What's more, the intention wasn't to persecute Jews per se: The Venetian
Republic segregated its Jews to placate the Roman Catholic Church, which had
already forced the expulsion of Jews from much of Western Europe.
The Ghetto both isolated and protected the Jewish residents of Venice who
lived within its walls. In The
Venetian Ghetto, Bernard Dov Cooperman
writes:
"The Ghetto's Jews did not refer to their enforced
residence as a jail. Rather, it was a biblical 'camp of the Hebrews,' a place
of Holiness on the way to the Promised Land. In Verona they declared a public
celebration of its establishment.
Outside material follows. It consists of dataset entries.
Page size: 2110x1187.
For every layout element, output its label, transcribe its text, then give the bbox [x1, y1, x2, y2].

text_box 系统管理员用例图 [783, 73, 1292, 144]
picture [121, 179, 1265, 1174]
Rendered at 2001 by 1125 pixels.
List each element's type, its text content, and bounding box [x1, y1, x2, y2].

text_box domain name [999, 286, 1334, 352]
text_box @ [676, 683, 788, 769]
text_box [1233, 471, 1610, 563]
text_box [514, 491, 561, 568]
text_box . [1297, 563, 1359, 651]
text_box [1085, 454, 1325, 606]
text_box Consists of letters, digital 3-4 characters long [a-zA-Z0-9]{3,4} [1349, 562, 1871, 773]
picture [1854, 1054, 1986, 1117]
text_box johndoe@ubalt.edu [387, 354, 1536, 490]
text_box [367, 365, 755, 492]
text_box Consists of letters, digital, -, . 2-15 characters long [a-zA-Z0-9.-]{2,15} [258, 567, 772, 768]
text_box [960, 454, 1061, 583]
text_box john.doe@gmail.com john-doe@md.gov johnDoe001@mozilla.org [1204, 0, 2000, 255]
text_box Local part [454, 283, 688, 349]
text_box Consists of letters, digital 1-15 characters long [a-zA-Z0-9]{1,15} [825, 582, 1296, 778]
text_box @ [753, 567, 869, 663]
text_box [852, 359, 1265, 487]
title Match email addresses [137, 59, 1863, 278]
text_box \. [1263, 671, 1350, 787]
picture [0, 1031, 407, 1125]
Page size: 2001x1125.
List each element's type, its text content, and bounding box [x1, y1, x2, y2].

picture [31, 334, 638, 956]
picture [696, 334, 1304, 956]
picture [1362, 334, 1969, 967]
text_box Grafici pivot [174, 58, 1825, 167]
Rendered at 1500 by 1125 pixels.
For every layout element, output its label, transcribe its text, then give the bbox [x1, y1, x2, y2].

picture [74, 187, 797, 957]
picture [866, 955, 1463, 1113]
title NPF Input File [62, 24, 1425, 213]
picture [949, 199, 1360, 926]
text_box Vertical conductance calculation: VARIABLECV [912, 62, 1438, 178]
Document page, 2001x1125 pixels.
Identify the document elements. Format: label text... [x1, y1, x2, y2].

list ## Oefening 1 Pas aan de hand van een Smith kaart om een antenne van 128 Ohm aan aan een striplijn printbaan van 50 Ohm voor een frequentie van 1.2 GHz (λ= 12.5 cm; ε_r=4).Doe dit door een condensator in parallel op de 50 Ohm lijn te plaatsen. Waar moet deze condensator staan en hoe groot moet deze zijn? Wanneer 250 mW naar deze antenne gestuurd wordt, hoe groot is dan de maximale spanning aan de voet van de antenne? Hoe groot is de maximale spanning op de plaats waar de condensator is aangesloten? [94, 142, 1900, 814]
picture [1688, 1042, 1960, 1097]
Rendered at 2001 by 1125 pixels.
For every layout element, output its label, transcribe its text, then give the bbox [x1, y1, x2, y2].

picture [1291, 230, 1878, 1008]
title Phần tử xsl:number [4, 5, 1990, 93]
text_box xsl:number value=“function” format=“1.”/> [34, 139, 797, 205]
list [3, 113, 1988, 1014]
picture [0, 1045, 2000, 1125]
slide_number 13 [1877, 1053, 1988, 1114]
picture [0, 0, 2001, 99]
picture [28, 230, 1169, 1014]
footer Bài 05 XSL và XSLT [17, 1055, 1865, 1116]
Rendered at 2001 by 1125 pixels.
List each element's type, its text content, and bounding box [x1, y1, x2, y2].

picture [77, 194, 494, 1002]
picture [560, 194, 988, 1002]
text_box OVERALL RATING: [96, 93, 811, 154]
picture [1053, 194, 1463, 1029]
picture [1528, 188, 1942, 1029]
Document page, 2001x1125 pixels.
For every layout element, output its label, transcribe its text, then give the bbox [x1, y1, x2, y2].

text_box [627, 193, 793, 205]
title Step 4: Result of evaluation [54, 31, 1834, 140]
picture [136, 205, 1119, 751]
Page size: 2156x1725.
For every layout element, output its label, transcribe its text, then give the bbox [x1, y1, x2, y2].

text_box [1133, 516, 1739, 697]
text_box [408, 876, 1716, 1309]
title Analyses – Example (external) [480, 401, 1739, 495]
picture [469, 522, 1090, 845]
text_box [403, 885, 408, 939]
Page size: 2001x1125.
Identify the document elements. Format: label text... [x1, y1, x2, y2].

For the puritanical young rabbi,
Samuel Aboab, who had first seen Venice as a 13-year-old student, the
city's Ghetto seemed Isaiah's Jerusalem .... Aboab's attitude tells us much
about Venetian Jewry's intense efforts to order their enclosed world; his
choice of words tells us even more about how these Jews identified with their
community-behind-walls and gloried in it."
Cooperman adds:
"Throughout the Mediterranean region, it was quite
customary for foreign merchants to be housed in a separate quarter....When we
try to evaluate the Venetian Ghetto, we must remember that sixteenth-century
Venice also restricted the living quarters of Turkish and German
merchants....The Venetian Ghetto always served both religious sensibilities
and commercial needs. It allowed Venice to maintain its religious purity while
reacting to changed economic conditions."